Genomics-assisted breeding for drought tolerance in chickpea
Mahendar Thudi A , Pooran M. Gaur A , Lakshmanan Krishnamurthy A , Reyazul R. Mir A , Himabindu Kudapa A , Asnake Fikre B , Paul Kimurto C , Shailesh Tripathi D , Khela R. Soren E , Richard Mulwa C , Chellapilla Bharadwaj D , Subhojit Datta E , Sushil K. Chaturvedi E and Rajeev K. Varshney A FA International Crops Research Institute for the Semi-Arid Tropics (ICRISAT), Patancheru, Hyderabad 502 324, India.
B Ethiopian Institute of Agricultural Research (EIAR), Debre Zeit, PO Box 2003, Ethiopia.
C Egerton University (EU), Egerton 20115, Kenya.
D Indian Agricultural Research Institute (IARI), New Delhi 110 012, India.
E Indian Institute of Pulses Research (IIPR), Kanpur 208 024, India.
F Corresponding author. Email: r.k.varshney@cgiar.org
This paper originates from a presentation at the Interdrought IV Conference, Perth, Australia, 2–6 September 2013.
Submitted: 30 October 2013 Accepted: 23 May 2014 Published: 22 July 2014
Journal Compilation © CSIRO Publishing 2014 Open Access CC BY-NC-ND
Abstract
Terminal drought is one of the major constraints in chickpea (Cicer arietinum L.), causing more than 50% production losses. With the objective of accelerating genetic understanding and crop improvement through genomics-assisted breeding, a draft genome sequence has been assembled for the CDC Frontier variety. In this context, 544.73 Mb of sequence data were assembled, capturing of 73.8% of the genome in scaffolds. In addition, large-scale genomic resources including several thousand simple sequence repeats and several million single nucleotide polymorphisms, high-density diversity array technology (15 360 clones) and Illumina GoldenGate assay genotyping platforms, high-density genetic maps and transcriptome assemblies have been developed. In parallel, by using linkage mapping approach, one genomic region harbouring quantitative trait loci for several drought tolerance traits has been identified and successfully introgressed in three leading chickpea varieties (e.g.
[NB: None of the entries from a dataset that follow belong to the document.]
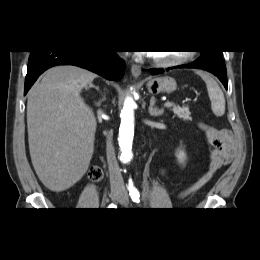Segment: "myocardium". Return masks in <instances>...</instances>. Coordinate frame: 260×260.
<instances>
[{
	"label": "myocardium",
	"instance_id": "myocardium-1",
	"mask_svg": "<svg viewBox=\"0 0 260 260\" xmlns=\"http://www.w3.org/2000/svg\"><path fill=\"white\" fill-rule=\"evenodd\" d=\"M191 57H192L191 52H186L177 57H174L171 59H166V60H162V59H159V58L151 55V61L154 65H156L158 67L170 68V67L178 66V65H181V64L187 62Z\"/></svg>",
	"mask_w": 260,
	"mask_h": 260
}]
</instances>
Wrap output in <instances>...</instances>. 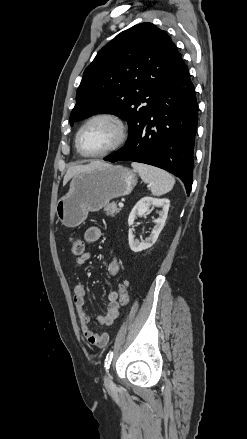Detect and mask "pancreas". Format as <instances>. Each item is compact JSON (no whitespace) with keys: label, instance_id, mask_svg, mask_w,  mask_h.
I'll use <instances>...</instances> for the list:
<instances>
[{"label":"pancreas","instance_id":"cf45deb5","mask_svg":"<svg viewBox=\"0 0 247 439\" xmlns=\"http://www.w3.org/2000/svg\"><path fill=\"white\" fill-rule=\"evenodd\" d=\"M120 208L117 207L115 202H111L110 204L104 207V212L107 216L115 217L117 213L120 212Z\"/></svg>","mask_w":247,"mask_h":439}]
</instances>
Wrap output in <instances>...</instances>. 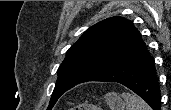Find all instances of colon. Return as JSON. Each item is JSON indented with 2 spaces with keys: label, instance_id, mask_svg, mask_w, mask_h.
<instances>
[{
  "label": "colon",
  "instance_id": "5ec220e1",
  "mask_svg": "<svg viewBox=\"0 0 171 110\" xmlns=\"http://www.w3.org/2000/svg\"><path fill=\"white\" fill-rule=\"evenodd\" d=\"M82 107H83V106H77V107L73 108L72 110H83Z\"/></svg>",
  "mask_w": 171,
  "mask_h": 110
}]
</instances>
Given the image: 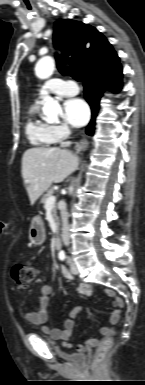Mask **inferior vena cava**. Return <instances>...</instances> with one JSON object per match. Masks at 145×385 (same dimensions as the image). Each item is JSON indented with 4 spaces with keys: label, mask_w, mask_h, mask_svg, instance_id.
I'll list each match as a JSON object with an SVG mask.
<instances>
[{
    "label": "inferior vena cava",
    "mask_w": 145,
    "mask_h": 385,
    "mask_svg": "<svg viewBox=\"0 0 145 385\" xmlns=\"http://www.w3.org/2000/svg\"><path fill=\"white\" fill-rule=\"evenodd\" d=\"M61 220H62V241L65 246H69L70 237H69V224H68V212L66 205L64 204L60 208Z\"/></svg>",
    "instance_id": "602c4592"
}]
</instances>
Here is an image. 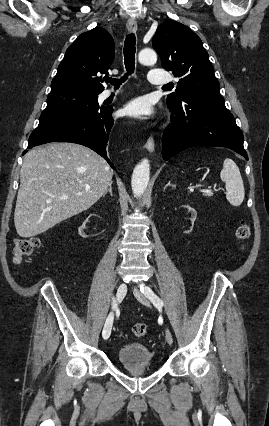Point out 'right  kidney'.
<instances>
[{"instance_id":"1","label":"right kidney","mask_w":269,"mask_h":426,"mask_svg":"<svg viewBox=\"0 0 269 426\" xmlns=\"http://www.w3.org/2000/svg\"><path fill=\"white\" fill-rule=\"evenodd\" d=\"M95 216H96V213L92 212L89 217H85V222H83L82 226H80L79 229H78L80 236L85 237V238H94V233H88L89 231L86 229L84 231L85 232V234H84L83 230L85 229V226H86V228H89V225H86V222L92 221L93 217H95Z\"/></svg>"}]
</instances>
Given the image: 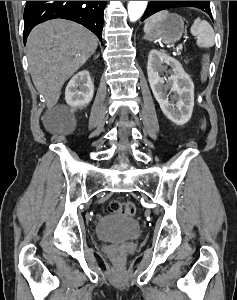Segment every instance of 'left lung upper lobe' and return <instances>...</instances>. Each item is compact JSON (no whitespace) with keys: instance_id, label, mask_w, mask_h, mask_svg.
<instances>
[{"instance_id":"left-lung-upper-lobe-1","label":"left lung upper lobe","mask_w":237,"mask_h":300,"mask_svg":"<svg viewBox=\"0 0 237 300\" xmlns=\"http://www.w3.org/2000/svg\"><path fill=\"white\" fill-rule=\"evenodd\" d=\"M178 7H196L206 12L209 16L212 15L209 1H150L141 20L143 21L161 10Z\"/></svg>"}]
</instances>
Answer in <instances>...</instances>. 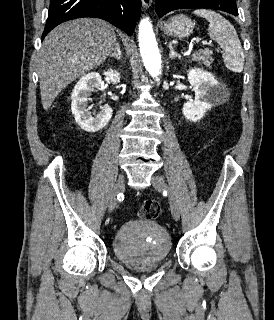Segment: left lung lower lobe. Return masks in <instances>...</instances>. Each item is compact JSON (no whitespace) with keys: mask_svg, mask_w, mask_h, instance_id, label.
<instances>
[{"mask_svg":"<svg viewBox=\"0 0 274 320\" xmlns=\"http://www.w3.org/2000/svg\"><path fill=\"white\" fill-rule=\"evenodd\" d=\"M206 8L238 15L236 0H157L156 13L159 17L177 9Z\"/></svg>","mask_w":274,"mask_h":320,"instance_id":"obj_1","label":"left lung lower lobe"}]
</instances>
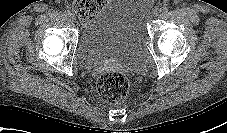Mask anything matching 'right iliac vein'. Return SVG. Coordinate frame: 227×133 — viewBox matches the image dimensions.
<instances>
[{"mask_svg": "<svg viewBox=\"0 0 227 133\" xmlns=\"http://www.w3.org/2000/svg\"><path fill=\"white\" fill-rule=\"evenodd\" d=\"M69 17H70L72 22H75L76 18H75V16L73 14H71Z\"/></svg>", "mask_w": 227, "mask_h": 133, "instance_id": "right-iliac-vein-1", "label": "right iliac vein"}]
</instances>
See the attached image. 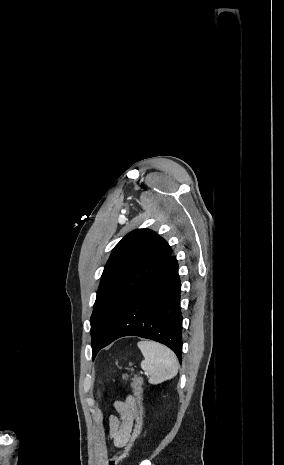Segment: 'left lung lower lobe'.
<instances>
[{"label": "left lung lower lobe", "mask_w": 284, "mask_h": 465, "mask_svg": "<svg viewBox=\"0 0 284 465\" xmlns=\"http://www.w3.org/2000/svg\"><path fill=\"white\" fill-rule=\"evenodd\" d=\"M180 286L178 263L171 255L123 308L102 348L120 337L139 336L166 345L175 352L181 363Z\"/></svg>", "instance_id": "1"}]
</instances>
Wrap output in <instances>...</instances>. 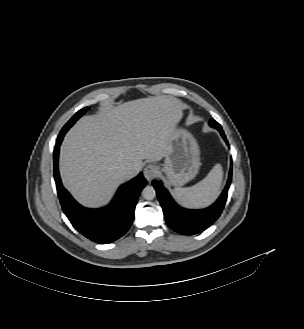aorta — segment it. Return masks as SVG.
I'll return each instance as SVG.
<instances>
[{"mask_svg":"<svg viewBox=\"0 0 304 329\" xmlns=\"http://www.w3.org/2000/svg\"><path fill=\"white\" fill-rule=\"evenodd\" d=\"M142 196L146 200H153L156 196V191L152 186H146L142 190Z\"/></svg>","mask_w":304,"mask_h":329,"instance_id":"aorta-1","label":"aorta"}]
</instances>
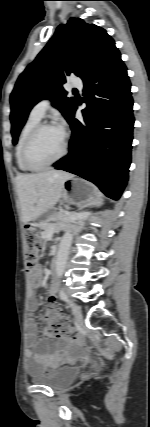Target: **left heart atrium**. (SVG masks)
Instances as JSON below:
<instances>
[{
  "mask_svg": "<svg viewBox=\"0 0 150 427\" xmlns=\"http://www.w3.org/2000/svg\"><path fill=\"white\" fill-rule=\"evenodd\" d=\"M60 129L65 133V126L64 125L60 126Z\"/></svg>",
  "mask_w": 150,
  "mask_h": 427,
  "instance_id": "1",
  "label": "left heart atrium"
}]
</instances>
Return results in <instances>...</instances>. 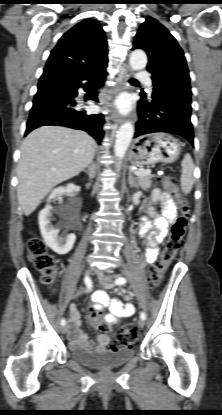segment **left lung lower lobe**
Returning a JSON list of instances; mask_svg holds the SVG:
<instances>
[{
    "label": "left lung lower lobe",
    "mask_w": 222,
    "mask_h": 415,
    "mask_svg": "<svg viewBox=\"0 0 222 415\" xmlns=\"http://www.w3.org/2000/svg\"><path fill=\"white\" fill-rule=\"evenodd\" d=\"M153 93L138 103L139 120L134 137L153 132L177 134L194 145L191 117L190 78L164 74L153 81Z\"/></svg>",
    "instance_id": "1"
}]
</instances>
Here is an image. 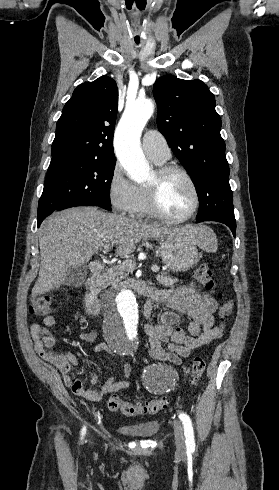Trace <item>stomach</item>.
Returning a JSON list of instances; mask_svg holds the SVG:
<instances>
[{
    "mask_svg": "<svg viewBox=\"0 0 279 490\" xmlns=\"http://www.w3.org/2000/svg\"><path fill=\"white\" fill-rule=\"evenodd\" d=\"M196 244L192 238L172 232L163 238L159 256L171 272H187L199 262Z\"/></svg>",
    "mask_w": 279,
    "mask_h": 490,
    "instance_id": "1",
    "label": "stomach"
}]
</instances>
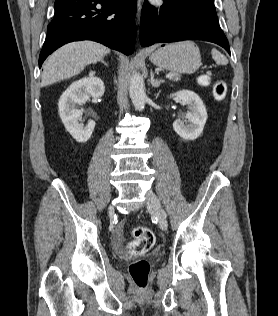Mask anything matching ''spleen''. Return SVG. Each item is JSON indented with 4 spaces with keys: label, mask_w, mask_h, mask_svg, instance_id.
Masks as SVG:
<instances>
[{
    "label": "spleen",
    "mask_w": 278,
    "mask_h": 316,
    "mask_svg": "<svg viewBox=\"0 0 278 316\" xmlns=\"http://www.w3.org/2000/svg\"><path fill=\"white\" fill-rule=\"evenodd\" d=\"M211 54H212V58L217 64L226 65L228 63L227 58L222 53H220L217 49H212Z\"/></svg>",
    "instance_id": "spleen-1"
}]
</instances>
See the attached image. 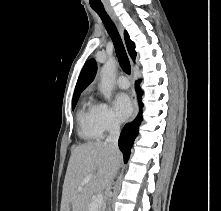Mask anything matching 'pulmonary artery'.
<instances>
[{
    "label": "pulmonary artery",
    "instance_id": "1",
    "mask_svg": "<svg viewBox=\"0 0 221 211\" xmlns=\"http://www.w3.org/2000/svg\"><path fill=\"white\" fill-rule=\"evenodd\" d=\"M117 85L121 89H127L130 84H129L127 77L122 75L117 79Z\"/></svg>",
    "mask_w": 221,
    "mask_h": 211
}]
</instances>
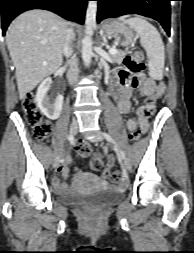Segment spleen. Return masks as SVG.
I'll return each instance as SVG.
<instances>
[{
  "instance_id": "obj_1",
  "label": "spleen",
  "mask_w": 194,
  "mask_h": 253,
  "mask_svg": "<svg viewBox=\"0 0 194 253\" xmlns=\"http://www.w3.org/2000/svg\"><path fill=\"white\" fill-rule=\"evenodd\" d=\"M127 18L128 16H121L119 20L127 23L140 38V44L145 49L149 59V76L154 80H161L163 78L165 49L159 32L143 18Z\"/></svg>"
}]
</instances>
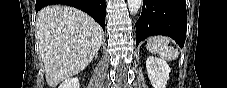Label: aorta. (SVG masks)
<instances>
[{"label": "aorta", "mask_w": 227, "mask_h": 88, "mask_svg": "<svg viewBox=\"0 0 227 88\" xmlns=\"http://www.w3.org/2000/svg\"><path fill=\"white\" fill-rule=\"evenodd\" d=\"M142 5V0H128V8L131 14H137Z\"/></svg>", "instance_id": "obj_1"}]
</instances>
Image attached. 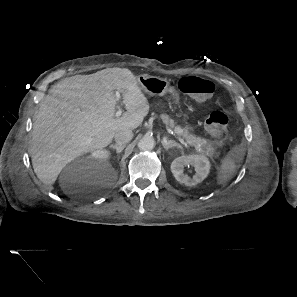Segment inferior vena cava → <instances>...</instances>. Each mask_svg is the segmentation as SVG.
Returning <instances> with one entry per match:
<instances>
[{"instance_id":"obj_1","label":"inferior vena cava","mask_w":297,"mask_h":297,"mask_svg":"<svg viewBox=\"0 0 297 297\" xmlns=\"http://www.w3.org/2000/svg\"><path fill=\"white\" fill-rule=\"evenodd\" d=\"M115 141L117 145L124 146L128 142H130L133 138V132L130 129H124L121 131H118L115 136Z\"/></svg>"}]
</instances>
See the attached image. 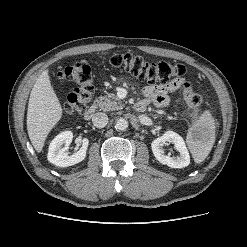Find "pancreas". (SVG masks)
Masks as SVG:
<instances>
[{"mask_svg":"<svg viewBox=\"0 0 247 247\" xmlns=\"http://www.w3.org/2000/svg\"><path fill=\"white\" fill-rule=\"evenodd\" d=\"M96 103L100 110L102 111H111L115 109H122L124 107V104L122 101L119 100V98L112 93H107L104 96H100Z\"/></svg>","mask_w":247,"mask_h":247,"instance_id":"pancreas-1","label":"pancreas"}]
</instances>
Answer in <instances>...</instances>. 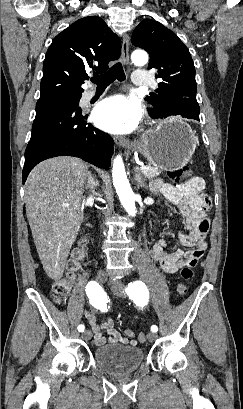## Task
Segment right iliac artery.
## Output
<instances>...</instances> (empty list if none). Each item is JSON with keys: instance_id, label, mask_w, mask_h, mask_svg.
I'll list each match as a JSON object with an SVG mask.
<instances>
[{"instance_id": "right-iliac-artery-1", "label": "right iliac artery", "mask_w": 243, "mask_h": 409, "mask_svg": "<svg viewBox=\"0 0 243 409\" xmlns=\"http://www.w3.org/2000/svg\"><path fill=\"white\" fill-rule=\"evenodd\" d=\"M86 294L90 299V303L95 307H104L106 304V295L102 288L95 281H91L87 284ZM85 329L84 325L78 326V331L83 332Z\"/></svg>"}]
</instances>
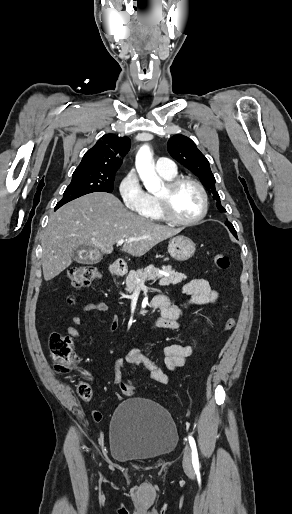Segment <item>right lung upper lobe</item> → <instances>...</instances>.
Instances as JSON below:
<instances>
[{
	"label": "right lung upper lobe",
	"mask_w": 292,
	"mask_h": 514,
	"mask_svg": "<svg viewBox=\"0 0 292 514\" xmlns=\"http://www.w3.org/2000/svg\"><path fill=\"white\" fill-rule=\"evenodd\" d=\"M130 145V139L126 136L104 135L84 154L81 163L73 174L115 176L123 162L122 158L130 149Z\"/></svg>",
	"instance_id": "right-lung-upper-lobe-1"
}]
</instances>
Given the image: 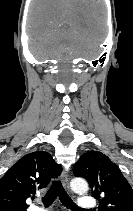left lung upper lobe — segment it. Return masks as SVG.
I'll list each match as a JSON object with an SVG mask.
<instances>
[{"label": "left lung upper lobe", "instance_id": "left-lung-upper-lobe-1", "mask_svg": "<svg viewBox=\"0 0 133 211\" xmlns=\"http://www.w3.org/2000/svg\"><path fill=\"white\" fill-rule=\"evenodd\" d=\"M74 175L85 178L99 211H133V190L120 169L106 155L88 151L74 165Z\"/></svg>", "mask_w": 133, "mask_h": 211}]
</instances>
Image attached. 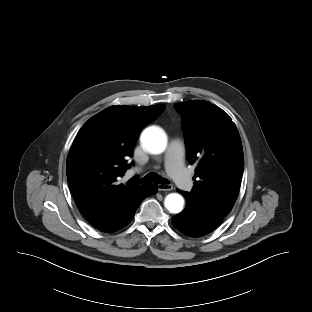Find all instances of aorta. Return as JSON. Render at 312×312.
<instances>
[{"label":"aorta","mask_w":312,"mask_h":312,"mask_svg":"<svg viewBox=\"0 0 312 312\" xmlns=\"http://www.w3.org/2000/svg\"><path fill=\"white\" fill-rule=\"evenodd\" d=\"M142 145L152 154H160L166 148V135L156 127L147 128L141 136ZM184 200L181 195L171 193L165 199V207L171 213H179L183 209Z\"/></svg>","instance_id":"762f6f07"}]
</instances>
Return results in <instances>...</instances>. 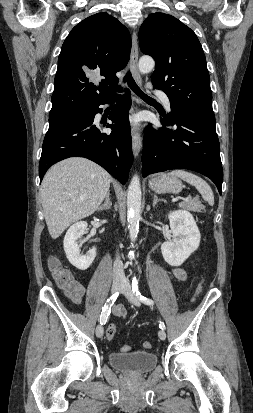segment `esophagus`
<instances>
[{
	"instance_id": "esophagus-1",
	"label": "esophagus",
	"mask_w": 253,
	"mask_h": 413,
	"mask_svg": "<svg viewBox=\"0 0 253 413\" xmlns=\"http://www.w3.org/2000/svg\"><path fill=\"white\" fill-rule=\"evenodd\" d=\"M130 67H131V72L135 80L141 84V77L138 71V38L137 34L134 31L132 33V48H131V58H130ZM136 102H139V99L135 98ZM132 149H133V154L136 157H138L141 148H142V137H141V132L138 128H134L132 130Z\"/></svg>"
}]
</instances>
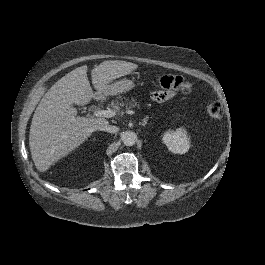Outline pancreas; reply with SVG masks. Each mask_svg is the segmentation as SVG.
<instances>
[{"instance_id":"obj_1","label":"pancreas","mask_w":265,"mask_h":265,"mask_svg":"<svg viewBox=\"0 0 265 265\" xmlns=\"http://www.w3.org/2000/svg\"><path fill=\"white\" fill-rule=\"evenodd\" d=\"M131 101H133V98H131ZM124 105H125L124 99L120 95H118L115 99L110 101V107L113 110H116L117 112L122 111L121 107H124ZM133 106H135V104H133ZM129 107L130 105L126 103V109H129Z\"/></svg>"}]
</instances>
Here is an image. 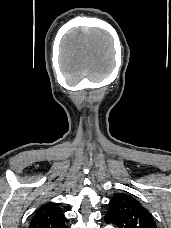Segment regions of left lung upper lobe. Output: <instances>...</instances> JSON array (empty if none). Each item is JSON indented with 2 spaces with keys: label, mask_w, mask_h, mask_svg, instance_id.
<instances>
[{
  "label": "left lung upper lobe",
  "mask_w": 171,
  "mask_h": 228,
  "mask_svg": "<svg viewBox=\"0 0 171 228\" xmlns=\"http://www.w3.org/2000/svg\"><path fill=\"white\" fill-rule=\"evenodd\" d=\"M105 220L118 228H157L149 211L125 193H116L113 196Z\"/></svg>",
  "instance_id": "left-lung-upper-lobe-1"
}]
</instances>
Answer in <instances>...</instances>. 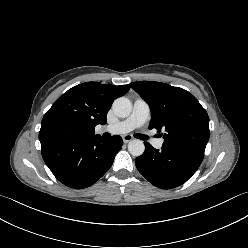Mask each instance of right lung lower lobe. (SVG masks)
<instances>
[{
    "label": "right lung lower lobe",
    "instance_id": "1",
    "mask_svg": "<svg viewBox=\"0 0 248 248\" xmlns=\"http://www.w3.org/2000/svg\"><path fill=\"white\" fill-rule=\"evenodd\" d=\"M40 142L42 157L53 175L75 189L89 187L101 178L123 145L118 135L110 139L97 135Z\"/></svg>",
    "mask_w": 248,
    "mask_h": 248
}]
</instances>
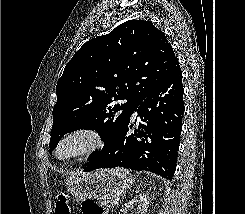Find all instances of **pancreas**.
<instances>
[{"instance_id": "cf45deb5", "label": "pancreas", "mask_w": 245, "mask_h": 214, "mask_svg": "<svg viewBox=\"0 0 245 214\" xmlns=\"http://www.w3.org/2000/svg\"><path fill=\"white\" fill-rule=\"evenodd\" d=\"M113 202H114L113 200H102L101 204L105 205L107 207H113V205H114Z\"/></svg>"}]
</instances>
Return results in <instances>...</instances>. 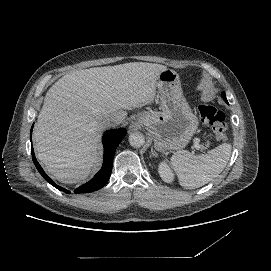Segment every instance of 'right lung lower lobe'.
<instances>
[{"mask_svg":"<svg viewBox=\"0 0 271 271\" xmlns=\"http://www.w3.org/2000/svg\"><path fill=\"white\" fill-rule=\"evenodd\" d=\"M31 128V134H32ZM126 131L125 129H116V130H109L103 135V144H104V162L101 170L94 176L92 180L85 183L84 185L78 187L74 190V193H86L99 190L102 188L109 180L111 171H112V164H113V157L115 150L122 139L125 137ZM31 153L33 157V162L39 171V173L43 176V178L49 182L51 185L56 187L57 189L64 191L65 193H69L68 190L56 185L44 172L42 167L37 162L33 148H31Z\"/></svg>","mask_w":271,"mask_h":271,"instance_id":"98d812e1","label":"right lung lower lobe"}]
</instances>
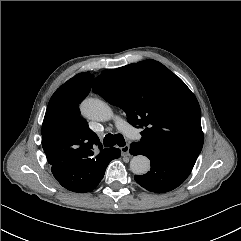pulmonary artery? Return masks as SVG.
Returning a JSON list of instances; mask_svg holds the SVG:
<instances>
[{
  "label": "pulmonary artery",
  "mask_w": 241,
  "mask_h": 241,
  "mask_svg": "<svg viewBox=\"0 0 241 241\" xmlns=\"http://www.w3.org/2000/svg\"><path fill=\"white\" fill-rule=\"evenodd\" d=\"M117 127L124 134H126L129 138H135L137 136L136 130L129 123H127L124 120H119L117 122Z\"/></svg>",
  "instance_id": "obj_1"
}]
</instances>
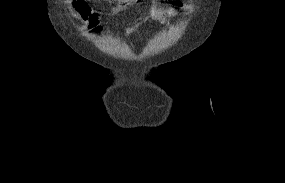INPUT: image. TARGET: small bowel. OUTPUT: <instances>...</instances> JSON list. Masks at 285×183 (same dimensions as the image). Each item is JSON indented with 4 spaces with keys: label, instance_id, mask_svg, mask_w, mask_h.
<instances>
[{
    "label": "small bowel",
    "instance_id": "obj_1",
    "mask_svg": "<svg viewBox=\"0 0 285 183\" xmlns=\"http://www.w3.org/2000/svg\"><path fill=\"white\" fill-rule=\"evenodd\" d=\"M116 3L113 5V7L110 10L111 15H116L120 12L125 11L128 6L132 2H136L137 0H115ZM152 7L149 10V12L140 20L134 22L133 24L129 25L125 28L124 34L125 35H131L135 33L143 23L148 21H160L162 23H167V20L169 18H174L178 16V10L174 6H163L157 0H151ZM175 6L181 7L182 4H175Z\"/></svg>",
    "mask_w": 285,
    "mask_h": 183
}]
</instances>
JG 11, Chefe, KAK 2) by using a marker-assisted backcrossing approach. A multilocation evaluation of these marker-assisted backcrossing lines provided several lines with 10–24% higher yield than the respective recurrent parents.Modern breeding approaches like marker-assisted recurrent selection and genomic selection are being deployed for enhancing drought tolerance in chickpea. Some novel mapping populations such as multiparent advanced generation intercross and nested association mapping populations are also being developed for trait mapping at higher resolution, as well as for enhancing the genetic base of chickpea. Such advances in genomics and genomics-assisted breeding will accelerate precision and efficiency in breeding for stress tolerance in chickpea.
Additional keywords: backcrossing, Cicer arietinum, genome sequence, quantitative trait loci, yield.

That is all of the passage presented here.